WHAT IS REQUIRED — Recast every line of the entries below as a JSON list of strings, one string per line, omitting blank lines and leaving the pictures out.
PROVIDED INFORMATION Block Start
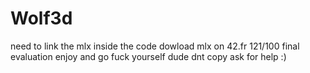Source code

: # Wolf3d
need to link the mlx inside the code dowload mlx on 42.fr
121/100 final evaluation
enjoy and go fuck yourself dude
dnt copy ask for help :)
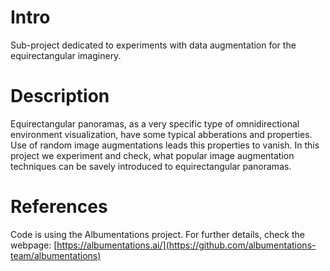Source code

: # Intro
Sub-project dedicated to experiments with data augmentation for the equirectangular imaginery.

# Description
Equirectangular panoramas, as a very specific type of omnidirectional environment visualization, have some typical abberations and properties.
Use of random image augmentations leads this properties to vanish. 
In this project we experiment and check, what popular image augmentation techniques can be savely introduced to equirectangular panoramas.

# References
Code is using the Albumentations project. For further details, check the webpage: [https://albumentations.ai/](https://github.com/albumentations-team/albumentations)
PROVIDED INFORMATION Block End
ANSWER SPACE —
[
  "Source code",
  ": # Wolf3d",
  "need to link the mlx inside the code dowload mlx on 42.fr",
  "121/100 final evaluation",
  "enjoy and go fuck yourself dude",
  "dnt copy ask for help :)",
  "Source code",
  ": # Intro",
  "Sub-project dedicated to experiments with data augmentation for the equirectangular imaginery.",
  "# Description",
  "Equirectangular panoramas, as a very specific type of omnidirectional environment visualization, have some typical abberations and properties.",
  "Use of random image augmentations leads this properties to vanish. ",
  "In this project we experiment and check, what popular image augmentation techniques can be savely introduced to equirectangular panoramas.",
  "# References",
  "Code is using the Albumentations project. For further details, check the webpage: [https://albumentations.ai/](https://github.com/albumentations-team/albumentations)"
]